**Quoted text:**
Build Trust Through Test Automation and Monitoring
“Trust takes years to build, seconds to break, and forever to repair.”
We recently talked to a data team in a financial services company that lost the trust of their users. They lacked the resources to implement quality controls so bad data sometimes leaked into user analytics. After several high-profile episodes, department heads hired their own people to create reports. For a data-analytics team, this is the nightmare scenario, and it could have been avoided.
Organizations trust their data when they believe it is accurate. A data team can struggle to produce high-quality analytics when resources are limited, business logic keeps changing and data sources have less-than-perfect quality themselves. Accurate data analytics are the product of quality controls and sound processes.
The data team can’t spend 100% of its time checking data, but if data analysts or scientists spend 10–20% of their time on quality, they can produce an automated testing and monitoring system that does the work for them. Automated testing can work 24x7 to ensure that bad data never reaches users, and when a mishap does occur, it helps to be able to assure users that new tests can be written to make certain that an error never happens again. Automated testing and monitoring greatly multiplies the effort that a data team invests in quality.
Data Flow as a Pipeline
Think of data analytics as a manufacturing pipeline. There are inputs (data sources), processes (transformations) and outputs (analytics). A typical manufacturing process includes tests at every step in the pipeline that attempt to identify problems as early as possible. As every manufacturer knows, it is much more efficient and less expensive to catch a problem in incoming inspection as opposed to finished goods.
Figure 1 depicts the data-analytics pipeline. In this diagram, databases are accessed and then data is transformed in preparation for being input into models. Models output visualizations and reports that provide critical information to users.
Along the way, tests ask important questions. Are data inputs free from issues? Is business logic correct? Are outputs consistent? As in lean manufacturing, tests are performed at every step in the pipeline. For example, data input tests are analogous to manufacturing incoming quality control. Figure 2 shows examples of data input, output and business logic tests.
Data input tests strive to prevent any bad data from being fed into subsequent pipeline stages. Allowing bad data to progress through the pipeline wastes processing resources and increases the risk of never catching an issue. It also focuses attention on the quality of data sources, which must be actively managed — manufacturers call this supply chain management.
Data output tests verify that a pipeline stage executed correctly. Business logic tests validate data against tried and true assumptions about the business. For example, perhaps all European customers are assigned to a member of the Europe sales team.
Test results saved over time provide a way to check and monitor quality versus historical levels.
Failure Modes
A disciplined data production process classifies failures according to severity level. Some errors are fatal and require the data analytics pipeline to be stopped. In a manufacturing setting, the most severe errors “stop the line.”
Some test failures are warnings. They require further investigation by a member of the data analytics team. Was there a change in a data source? Or a redefinition that affects how data is reported? A warning gives the data-analytics team time to review the changes, talk to domain experts, and find the root cause of the anomaly.

**Material:**
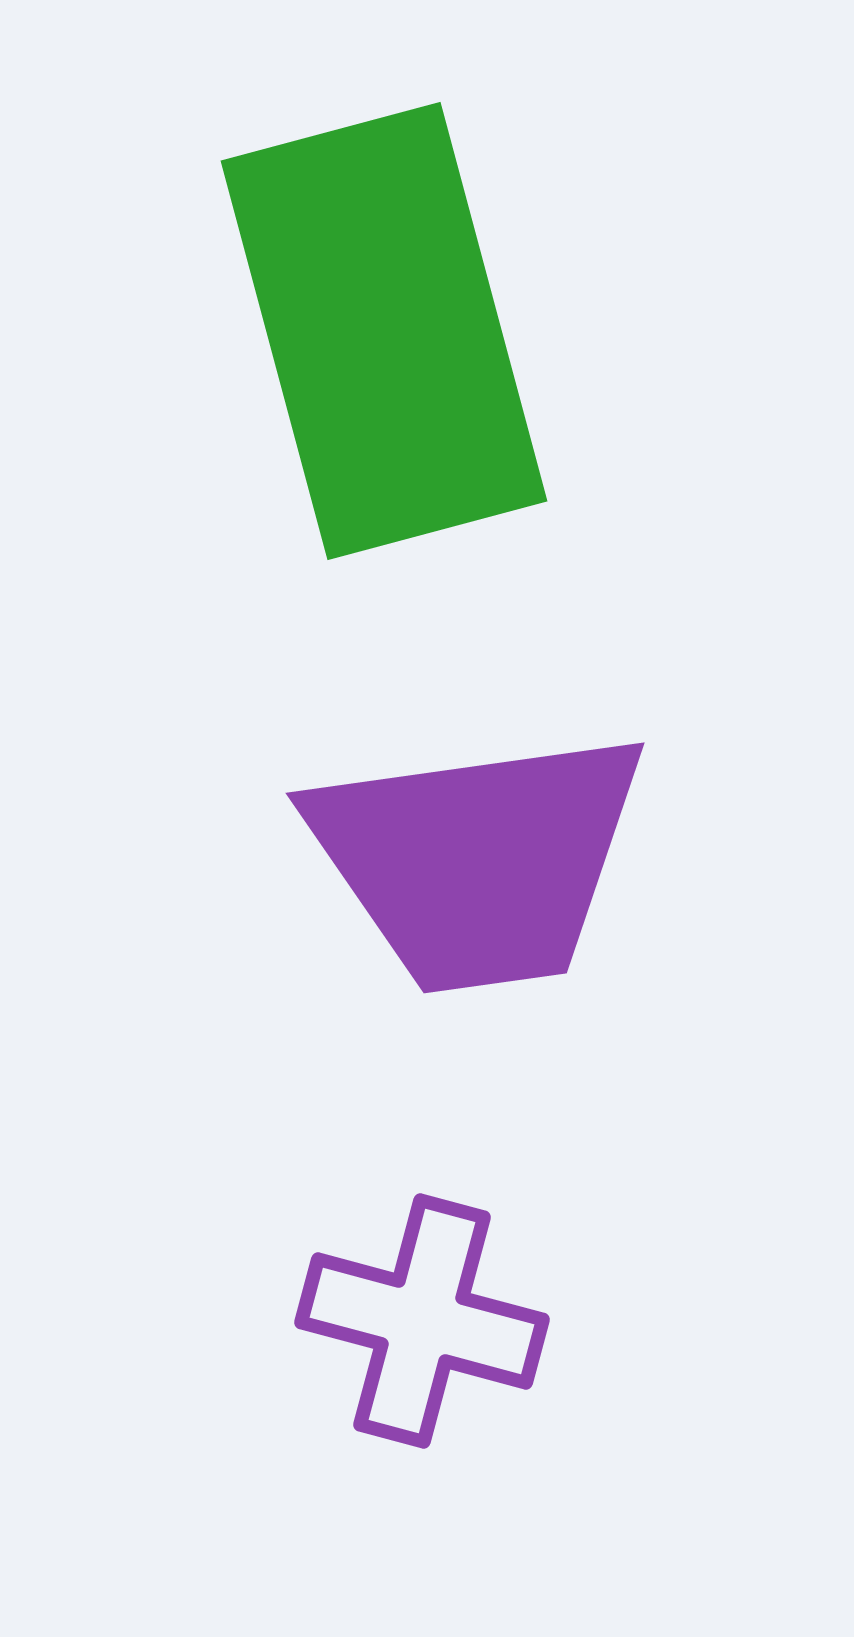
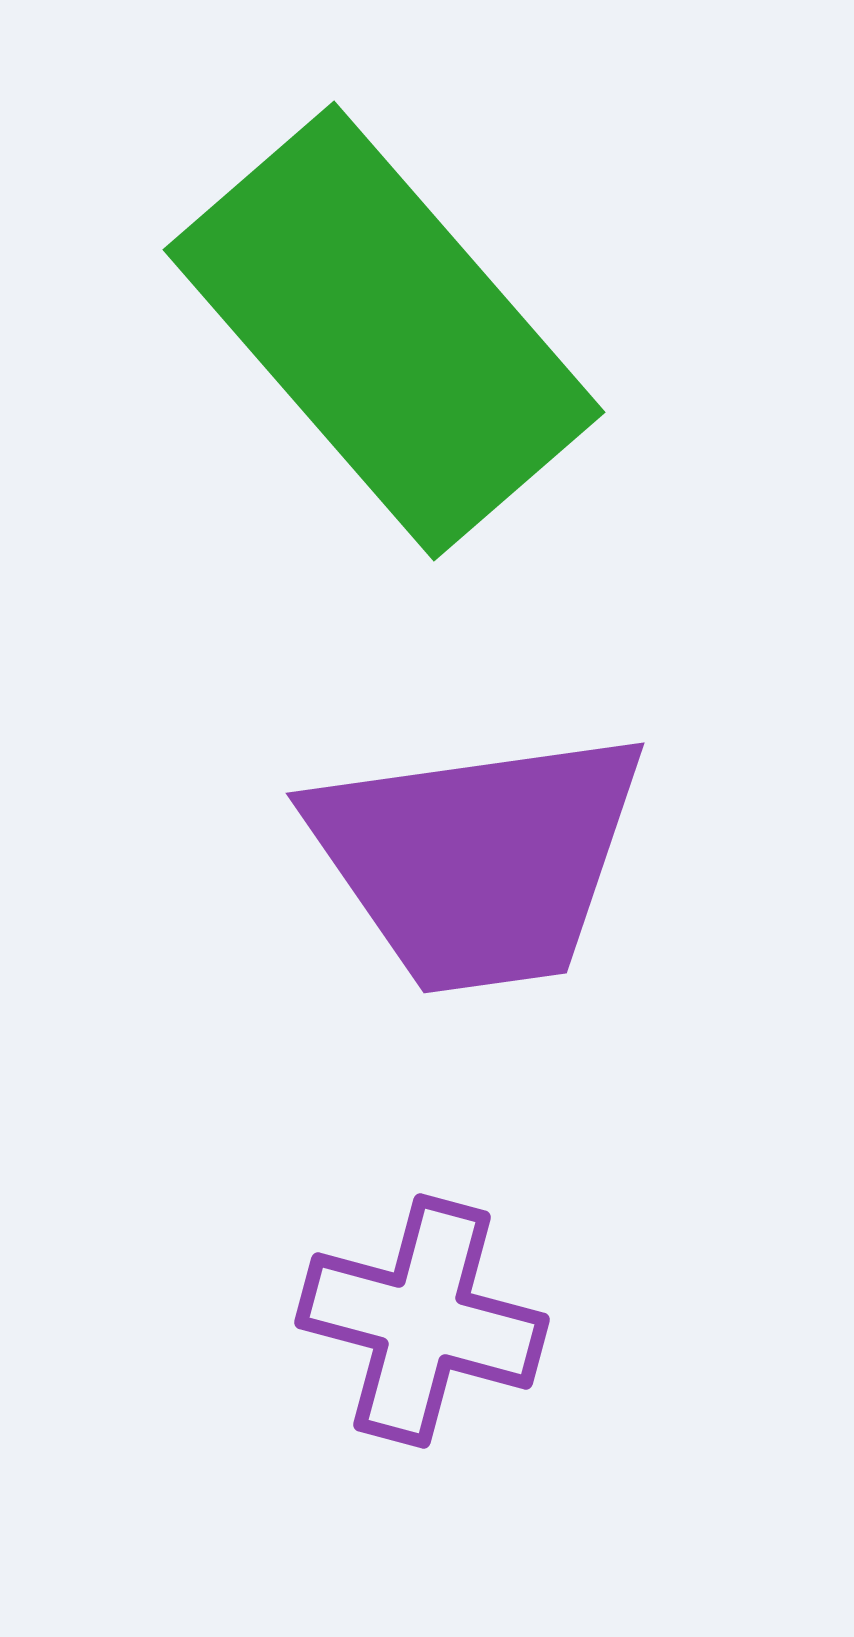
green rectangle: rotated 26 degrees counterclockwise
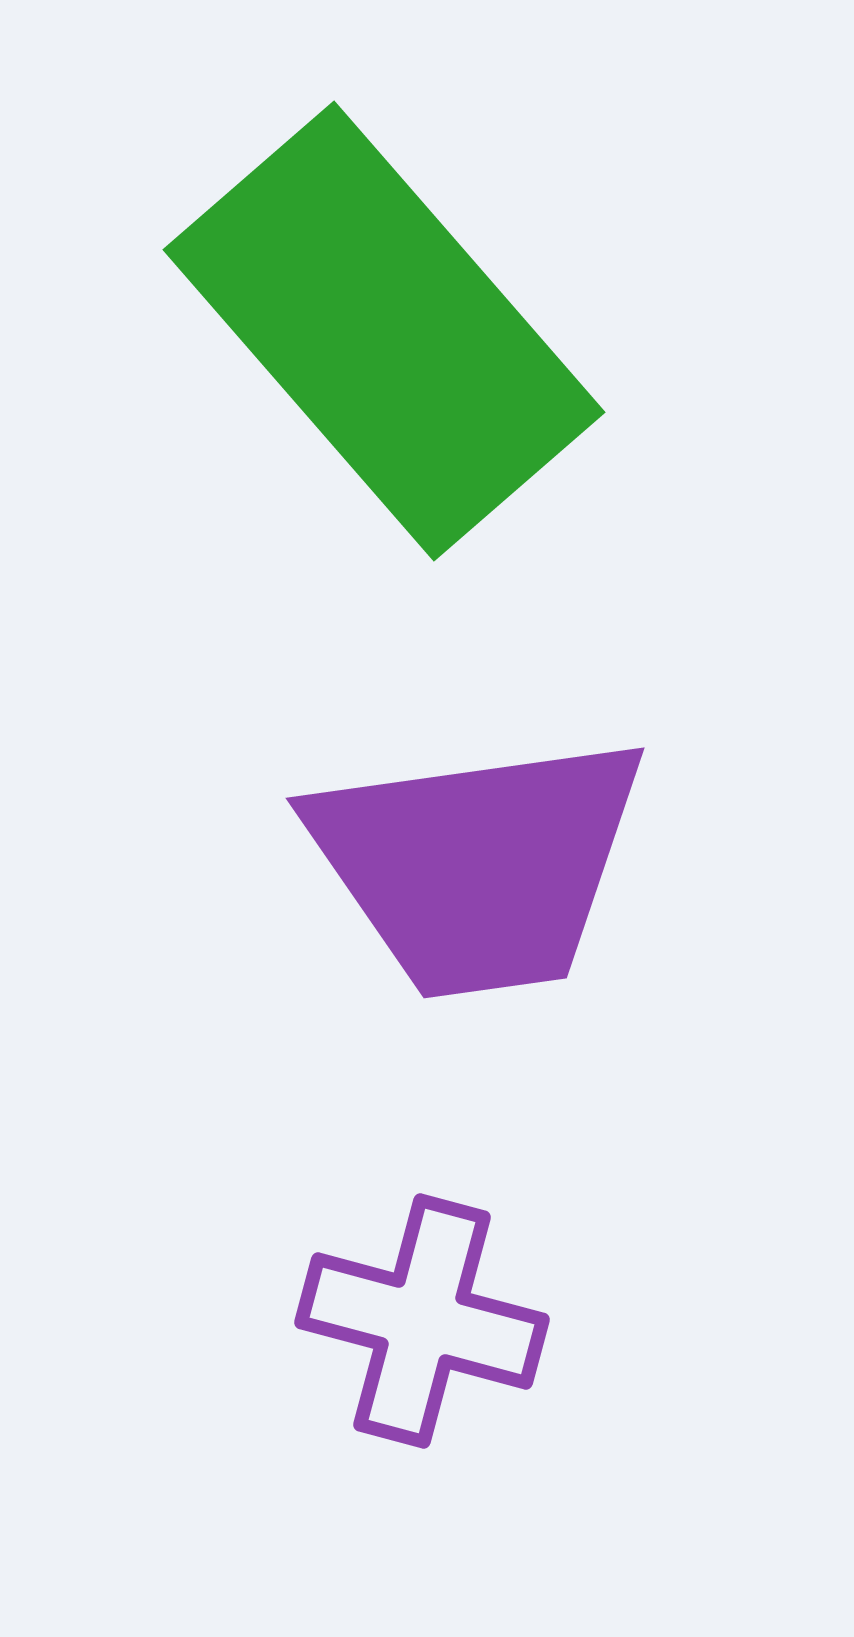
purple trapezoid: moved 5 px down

**Written exercise:** In the article on test automation and monitoring, how much of their time should data analysts or scientists spend on quality to build an automated testing system? The data after the article is separate material and has nothing to do with it.

**Response to the task:** 10–20% of their time.